**Goal of the exercise**
Quote the items below word for word, from their first line through the line containing "export const myFeature", including that line. Leave the pictures out of your answer.

**Exercise inputs**
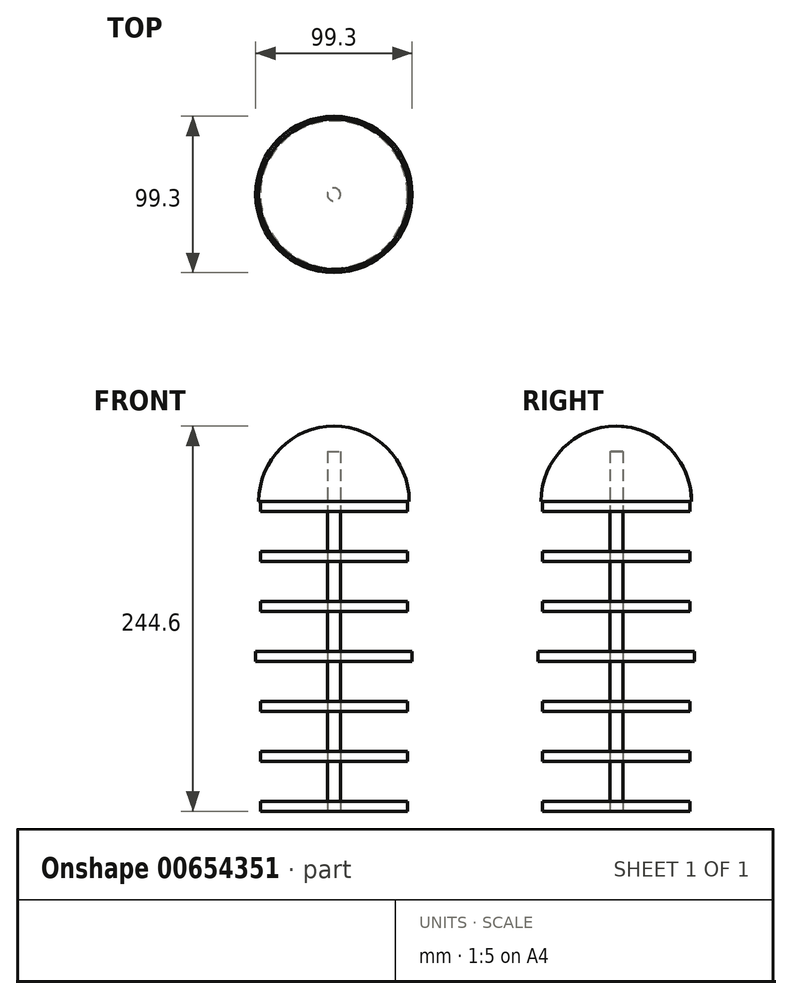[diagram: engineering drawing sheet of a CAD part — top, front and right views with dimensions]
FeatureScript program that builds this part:
annotation { "Feature Type Name" : "Feature", "Feature Type Description" : "" }
export const myFeature = defineFeature(function(context is Context, id is Id, definition is map)
    precondition{}
    {
        {
            var Q0;
            Q0=qCreatedBy(makeId("Top.planeOp"),FACE);
            var sketch = newSketch(context, id + "F0", { "sketchPlane" : qUnion([Q0])});
            skCircle(sketch, "E0", {"center": v(0, 0) * mm, "radius": 46.74 * mm});
            skSolve(sketch);
        }
        {
            var Q0;
            Q0=makeQuery(id+"F0.imprint","IMPRINT",FACE,{"disambiguationData":[TD([[makeQuery(id+"F0.imprint","IMPRINT",EDGE,{"derivedFrom":sQuery(id+"F0.wireOp",EDGE,"E0")}),1.0]])]});
            extrude(context, id + "F1", {"entities" : qUnion([Q0]), "depth" : 6.35 * mm, "offsetDistance" : 25.4 * mm});
        }
        {
            var Q0;
            Q0=makeQuery(id+"F1.opExtrude","CAP_FACE",FACE,{"disambiguationData":[OSD([sQuery(id+"F0.wireOp",EDGE,"E0")])],"isStart":false});
            cPlane(context, id + "F2", {"entities" : qUnion([Q0]), "cplaneType" : CPlaneType.OFFSET, "offset" : 25.4 * mm, "width" : 152.4 * mm, "height" : 152.4 * mm});
        }
        {
            var Q0;
            Q0=qCreatedBy(id+"F2.planeOp",FACE);
            var sketch = newSketch(context, id + "F3", { "sketchPlane" : qUnion([Q0])});
            skCircle(sketch, "E1", {"center": v(0, 0) * mm, "radius": 46.74 * mm});
            skSolve(sketch);
        }
        {
            var Q0;
            Q0 = qSketchRegion(id + "F3", true);
            extrude(context, id + "F4", {"entities" : qUnion([Q0]), "depth" : 6.35 * mm, "offsetDistance" : 25.4 * mm});
        }
        {
            var Q0;
            Q0=makeQuery(id+"F4.opExtrude","CAP_FACE",FACE,{"disambiguationData":[OSD([sQuery(id+"F3.wireOp",EDGE,"E1")])],"isStart":false});
            cPlane(context, id + "F5", {"entities" : qUnion([Q0]), "cplaneType" : CPlaneType.OFFSET, "offset" : 25.4 * mm, "width" : 152.4 * mm, "height" : 152.4 * mm});
        }
        {
            var Q0;
            Q0=qCreatedBy(id+"F5.planeOp",FACE);
            var sketch = newSketch(context, id + "F6", { "sketchPlane" : qUnion([Q0])});
            skCircle(sketch, "E2", {"center": v(0, 0) * mm, "radius": 46.74 * mm});
            skSolve(sketch);
        }
        {
            var Q0;
            Q0=makeQuery(id+"F6.imprint","IMPRINT",FACE,{"disambiguationData":[TD([[makeQuery(id+"F6.imprint","IMPRINT",EDGE,{"derivedFrom":sQuery(id+"F6.wireOp",EDGE,"E2")}),1.0]])]});
            extrude(context, id + "F7", {"entities" : qUnion([Q0]), "depth" : 6.35 * mm, "offsetDistance" : 25.4 * mm});
        }
        {
            var Q0;
            Q0=makeQuery(id+"F7.opExtrude","CAP_FACE",FACE,{"disambiguationData":[OSD([sQuery(id+"F6.wireOp",EDGE,"E2")])],"isStart":false});
            cPlane(context, id + "F8", {"entities" : qUnion([Q0]), "cplaneType" : CPlaneType.OFFSET, "offset" : 25.4 * mm, "width" : 152.4 * mm, "height" : 152.4 * mm});
        }
        {
            var Q0;
            Q0=qCreatedBy(id+"F8.planeOp",FACE);
            var sketch = newSketch(context, id + "F9", { "sketchPlane" : qUnion([Q0])});
            skCircle(sketch, "E3", {"center": v(0, 0) * mm, "radius": 49.65 * mm});
            skSolve(sketch);
        }
        {
            var Q0;
            Q0=makeQuery(id+"F9.imprint","IMPRINT",FACE,{"disambiguationData":[TD([[makeQuery(id+"F9.imprint","IMPRINT",EDGE,{"derivedFrom":sQuery(id+"F9.wireOp",EDGE,"E3")}),1.0]])]});
            extrude(context, id + "F10", {"entities" : qUnion([Q0]), "depth" : 6.35 * mm, "offsetDistance" : 25.4 * mm});
        }
        {
            var Q0;
            Q0=makeQuery(id+"F10.opExtrude","CAP_FACE",FACE,{"disambiguationData":[OSD([sQuery(id+"F9.wireOp",EDGE,"E3")])],"isStart":false});
            cPlane(context, id + "F11", {"entities" : qUnion([Q0]), "cplaneType" : CPlaneType.OFFSET, "offset" : 25.4 * mm, "width" : 152.4 * mm, "height" : 152.4 * mm});
        }
        {
            var Q0;
            Q0=qCreatedBy(id+"F11.planeOp",FACE);
            var sketch = newSketch(context, id + "F12", { "sketchPlane" : qUnion([Q0])});
            skCircle(sketch, "E4", {"center": v(0, 0) * mm, "radius": 46.74 * mm});
            skSolve(sketch);
        }
        {
            var Q0;
            Q0=makeQuery(id+"F12.imprint","IMPRINT",FACE,{"disambiguationData":[TD([[makeQuery(id+"F12.imprint","IMPRINT",EDGE,{"derivedFrom":sQuery(id+"F12.wireOp",EDGE,"E4")}),1.0]])]});
            extrude(context, id + "F13", {"entities" : qUnion([Q0]), "depth" : 6.35 * mm, "offsetDistance" : 25.4 * mm});
        }
        {
            var Q0;
            Q0=makeQuery(id+"F13.opExtrude","CAP_FACE",FACE,{"disambiguationData":[OSD([sQuery(id+"F12.wireOp",EDGE,"E4")])],"isStart":false});
            cPlane(context, id + "F14", {"entities" : qUnion([Q0]), "cplaneType" : CPlaneType.OFFSET, "offset" : 25.4 * mm, "width" : 152.4 * mm, "height" : 152.4 * mm});
        }
        {
            var Q0;
            Q0=qCreatedBy(id+"F14.planeOp",FACE);
            var sketch = newSketch(context, id + "F15", { "sketchPlane" : qUnion([Q0])});
            skCircle(sketch, "E5", {"center": v(0, 0) * mm, "radius": 46.74 * mm});
            skSolve(sketch);
        }
        {
            var Q0;
            Q0=makeQuery(id+"F15.imprint","IMPRINT",FACE,{"disambiguationData":[TD([[makeQuery(id+"F15.imprint","IMPRINT",EDGE,{"derivedFrom":sQuery(id+"F15.wireOp",EDGE,"E5")}),1.0]])]});
            extrude(context, id + "F16", {"entities" : qUnion([Q0]), "depth" : 6.35 * mm, "offsetDistance" : 25.4 * mm});
        }
        {
            var Q0;
            Q0=makeQuery(id+"F16.opExtrude","CAP_FACE",FACE,{"disambiguationData":[OSD([sQuery(id+"F15.wireOp",EDGE,"E5")])],"isStart":false});
            cPlane(context, id + "F17", {"entities" : qUnion([Q0]), "cplaneType" : CPlaneType.OFFSET, "offset" : 25.4 * mm, "width" : 152.4 * mm, "height" : 152.4 * mm});
        }
        {
            var Q0;
            Q0=qCreatedBy(id+"F17.planeOp",FACE);
            var sketch = newSketch(context, id + "F18", { "sketchPlane" : qUnion([Q0])});
            skCircle(sketch, "E6", {"center": v(0, 0) * mm, "radius": 46.74 * mm});
            skSolve(sketch);
        }
        {
            var Q0;
            Q0=makeQuery(id+"F18.imprint","IMPRINT",FACE,{"disambiguationData":[TD([[makeQuery(id+"F18.imprint","IMPRINT",EDGE,{"derivedFrom":sQuery(id+"F18.wireOp",EDGE,"E6")}),1.0]])]});
            extrude(context, id + "F19", {"entities" : qUnion([Q0]), "depth" : 6.35 * mm, "offsetDistance" : 25.4 * mm});
        }
        {
            var Q0;
            Q0=qCreatedBy(makeId("Right.planeOp"),FACE);
            var sketch = newSketch(context, id + "F20", { "sketchPlane" : qUnion([Q0])});
            skArc(sketch, "E7", {"start": v(0, 244.6) * mm, "mid": v(-33.77, 230.62) * mm, "end": v(-47.75, 196.85) * mm});
            skLineSegment(sketch, "E8", {"start": v(-47.75, 196.85) * mm, "end": v(0, 196.85) * mm});
            skLineSegment(sketch, "E9", {"start": v(0, 244.6) * mm, "end": v(0, 196.85) * mm});
            skSolve(sketch);
        }
        {
            var Q0;
            Q0=makeQuery(id+"F20.imprint","IMPRINT",FACE,{"disambiguationData":[TD([[makeQuery(id+"F20.imprint","IMPRINT",EDGE,{"derivedFrom":sQuery(id+"F20.wireOp",EDGE,"E7")}),1.0]])]});
            var Q1;
            Q1=sQuery(id+"F20.wireOp",EDGE,"E9");
            revolve(context, id + "F21", {"operationType" : NewBodyOperationType.ADD, "entities" : qUnion([Q0]), "axis" : qUnion([Q1]), "revolveType" : RevolveType.FULL});
        }
        {
            var Q0;
            Q0=makeQuery(id+"F1.opExtrude","CAP_FACE",FACE,{"disambiguationData":[OSD([sQuery(id+"F0.wireOp",EDGE,"E0")])],"isStart":true});
            var sketch = newSketch(context, id + "F22", { "sketchPlane" : qUnion([Q0])});
            skCircle(sketch, "E10", {"center": v(0, 0) * mm, "radius": 4.15 * mm});
            skSolve(sketch);
        }
        {
            var Q0;
            Q0=makeQuery(id+"F22.imprint","IMPRINT",FACE,{"disambiguationData":[TD([[makeQuery(id+"F22.imprint","IMPRINT",EDGE,{"derivedFrom":sQuery(id+"F22.wireOp",EDGE,"E10")}),1.0]])]});
            extrude(context, id + "F23", {"entities" : qUnion([Q0]), "oppositeDirection" : true, "depth" : 228.6 * mm, "offsetDistance" : 25.4 * mm});
        }
    });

**Output**
[diagram: engineering drawing sheet of a CAD part — top, front and right views with dimensions]
FeatureScript program that builds this part:
annotation { "Feature Type Name" : "Feature", "Feature Type Description" : "" }
export const myFeature = defineFeature(function(context is Context, id is Id, definition is map)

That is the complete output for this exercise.